> **Task to carry out**: Set down exactly the stretch of lines below that opens at the line containing "marketing digital thành công?" and continues through the last line of the entries, and nothing else.

> **Material for this exercise**:
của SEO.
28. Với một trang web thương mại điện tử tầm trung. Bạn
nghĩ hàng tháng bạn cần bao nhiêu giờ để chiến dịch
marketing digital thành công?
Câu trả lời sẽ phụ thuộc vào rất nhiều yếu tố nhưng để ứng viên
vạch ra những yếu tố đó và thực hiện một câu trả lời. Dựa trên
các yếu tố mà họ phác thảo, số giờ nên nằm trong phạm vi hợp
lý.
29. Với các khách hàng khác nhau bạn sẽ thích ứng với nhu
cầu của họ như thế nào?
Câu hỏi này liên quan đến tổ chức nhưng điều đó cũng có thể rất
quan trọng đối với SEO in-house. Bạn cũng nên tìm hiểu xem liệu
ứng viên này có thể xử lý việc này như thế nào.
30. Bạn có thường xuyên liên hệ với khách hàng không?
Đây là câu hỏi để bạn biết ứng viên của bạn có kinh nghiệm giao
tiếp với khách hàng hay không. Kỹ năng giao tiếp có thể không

> **Solution for this problem**:
marketing digital thành công?
Câu trả lời sẽ phụ thuộc vào rất nhiều yếu tố nhưng để ứng viên
vạch ra những yếu tố đó và thực hiện một câu trả lời. Dựa trên
các yếu tố mà họ phác thảo, số giờ nên nằm trong phạm vi hợp
lý.
29. Với các khách hàng khác nhau bạn sẽ thích ứng với nhu
cầu của họ như thế nào?
Câu hỏi này liên quan đến tổ chức nhưng điều đó cũng có thể rất
quan trọng đối với SEO in-house. Bạn cũng nên tìm hiểu xem liệu
ứng viên này có thể xử lý việc này như thế nào.
30. Bạn có thường xuyên liên hệ với khách hàng không?
Đây là câu hỏi để bạn biết ứng viên của bạn có kinh nghiệm giao
tiếp với khách hàng hay không. Kỹ năng giao tiếp có thể không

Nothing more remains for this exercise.